Did you buy one of those sexy new cyclonic vacuum cleaners and keep the old one "just in case"?
Got a pair of rollerblades you haven't used this century?
Fondue pot you got as a wedding gift that might be a wonderful kitchy "going off to college" gift for your kid?
Hunt 'em down and drive them from their lairs. The wipe out the dust and put that space to better use.
(Super-discardians are encouraged to try this sport on each and every cupboard, closet and drawer; find the biggest discardable thing in each of them!)
You hereby have permission to put all those old audio and video cables you've accumulated over the years and are hanging onto "just in case" in your Charity Bag and get them off your island.
[Thanks to Discardian John Hritz for the reminder that we all have a lot more cables than we really use!]
Gas prices, including natural gas prices are very high and not expected to change much for the better. That means your utility bill is probably rising.

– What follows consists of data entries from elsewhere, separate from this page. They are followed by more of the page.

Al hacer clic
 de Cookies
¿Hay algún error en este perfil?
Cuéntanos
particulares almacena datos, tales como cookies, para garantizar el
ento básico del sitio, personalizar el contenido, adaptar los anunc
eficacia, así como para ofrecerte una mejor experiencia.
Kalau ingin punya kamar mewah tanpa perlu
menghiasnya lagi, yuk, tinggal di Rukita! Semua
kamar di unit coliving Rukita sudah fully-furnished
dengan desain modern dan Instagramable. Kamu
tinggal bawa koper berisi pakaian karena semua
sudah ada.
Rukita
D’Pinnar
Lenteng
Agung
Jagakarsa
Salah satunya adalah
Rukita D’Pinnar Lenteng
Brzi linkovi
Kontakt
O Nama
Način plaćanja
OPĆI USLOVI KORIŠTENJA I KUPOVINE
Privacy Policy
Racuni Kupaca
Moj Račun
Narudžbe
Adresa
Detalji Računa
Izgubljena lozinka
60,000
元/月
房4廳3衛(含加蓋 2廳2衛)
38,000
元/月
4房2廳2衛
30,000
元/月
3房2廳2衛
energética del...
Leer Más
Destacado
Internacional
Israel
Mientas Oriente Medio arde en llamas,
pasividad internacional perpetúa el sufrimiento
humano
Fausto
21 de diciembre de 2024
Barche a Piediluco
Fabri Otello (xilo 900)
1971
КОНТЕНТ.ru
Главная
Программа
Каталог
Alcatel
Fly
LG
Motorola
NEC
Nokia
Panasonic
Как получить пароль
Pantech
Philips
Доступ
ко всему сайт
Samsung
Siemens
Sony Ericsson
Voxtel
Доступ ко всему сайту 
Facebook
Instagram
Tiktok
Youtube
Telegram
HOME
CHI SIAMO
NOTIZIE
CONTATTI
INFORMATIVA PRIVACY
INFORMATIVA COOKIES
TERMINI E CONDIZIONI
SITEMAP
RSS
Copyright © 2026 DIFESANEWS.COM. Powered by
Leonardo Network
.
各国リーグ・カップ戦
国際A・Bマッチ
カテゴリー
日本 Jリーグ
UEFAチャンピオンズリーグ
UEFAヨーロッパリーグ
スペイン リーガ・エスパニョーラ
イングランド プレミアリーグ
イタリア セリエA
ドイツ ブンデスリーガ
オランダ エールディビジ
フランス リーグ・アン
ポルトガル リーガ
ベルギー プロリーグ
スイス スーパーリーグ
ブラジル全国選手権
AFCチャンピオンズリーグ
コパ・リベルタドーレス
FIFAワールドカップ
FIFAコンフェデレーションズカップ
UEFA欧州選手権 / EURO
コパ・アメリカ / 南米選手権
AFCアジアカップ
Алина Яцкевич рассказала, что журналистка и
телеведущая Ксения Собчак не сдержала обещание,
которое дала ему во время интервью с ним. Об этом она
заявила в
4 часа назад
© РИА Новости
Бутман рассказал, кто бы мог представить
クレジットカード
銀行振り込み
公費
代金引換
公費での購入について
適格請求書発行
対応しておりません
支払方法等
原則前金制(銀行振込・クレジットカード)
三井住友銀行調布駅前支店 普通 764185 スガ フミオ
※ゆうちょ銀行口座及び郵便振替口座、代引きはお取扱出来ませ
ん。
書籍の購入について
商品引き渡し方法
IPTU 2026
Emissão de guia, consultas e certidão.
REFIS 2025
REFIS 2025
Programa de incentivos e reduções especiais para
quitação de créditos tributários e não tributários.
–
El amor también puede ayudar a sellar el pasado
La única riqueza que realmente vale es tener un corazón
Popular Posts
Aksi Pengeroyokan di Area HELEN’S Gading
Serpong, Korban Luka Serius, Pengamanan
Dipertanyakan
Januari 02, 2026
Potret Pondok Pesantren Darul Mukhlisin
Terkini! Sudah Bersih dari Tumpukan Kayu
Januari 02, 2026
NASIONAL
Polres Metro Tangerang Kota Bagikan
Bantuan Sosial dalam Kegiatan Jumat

Save yourself from a nasty surprise on the bill after a particularly cold month by doing some no cost and low cost changes to reduce your energy use. Lowering thermostats somewhat, using appliances more efficiently, and putting in a low-flow showerhead can all help. Find out more from your utility company. Mine provided this PDF file of tips: 123 Gas Savings.
Instead of a bill $50 higher than normal wouldn't you really rather have a nice dinner out or go see a show?
There are certain chores that get put off because they just seem too big to get done in a little bite of your day. It's easy to view "clean the kitchen," for example, as a monumental roadblock, but you don't have to do everything in one go and even 20-30 minutes can make a big difference.
Next time you're feeling daunted just say "Okay, 20 minute burst", put on some good music, set the kitchen timer and make a little progress. You'll be amazed at your ability to carve a few bursts out of your day when you'd never believe you had a spare hour to spend making things nicer.
There's a classic question to help reveal your personality "if the house were on fire what would you save?" Unfortunately, if you really do try to save things, you dramatically increase your risk of being injured or killed.
You need to know and deeply believe the following things:
1. Fire is incredibly fast and dangerous. A room can go from one small smoking smolder to full flashover inferno in 2 to 3 minutes. There is no time in a fire for anything but getting out. Call the fire department from a neighbor's house. Don't delay, just get out!
2. Smoke is the killer. Smoke and toxic gases kill more people than flames do. Fire uses up the oxygen you need and produces carbon monoxide, a poisonous gas that kills. Breathing even small amounts of these gases can make you drowsy and disoriented. This is why having an escape plan that you practice is critical.
3. Stay low for safety. Room temperatures in a fire can be 90 degrees at floor level and rise to 600 degrees at eye level. Inhaling this super hot air will burn your lungs.
4. Fires are dark. Though flame is bright, the smoke can quickly fill rooms and render them pitch black. Fire victims who did manage to escape report having been completely disoriented in homes they've lived in for years.
5. Smoke alarms save lives. Keep yours well-maintained and test it monthly.
6. Fire drills and escape plans save lives. Always have more than one exit route planned, practice how to test closed doors for heat (use the back of your hand and don't touch the knob!), and desiginate a meeting place outside the building.
Check with your local fire department for more details on how to protect your household.
Back on January 4th, I recommended "If you don't use it, don't pay for it".
So, it's been over two months; are you really using the things you decided to keep paying for?
I reduced my Netflix membership to two videos at a time and thought that would be enough of a change to bring me back into a reasonable budget for my video entertainment.
The two videos I have on my shelf right now arrived on around January 19th. Apparently, no, I really don't need this membership. Time to cancel (or at least put the account on hold for 3 months since Netflix offers that civilized option, ever so handy for those of us with 499 items in their possible rentals queue).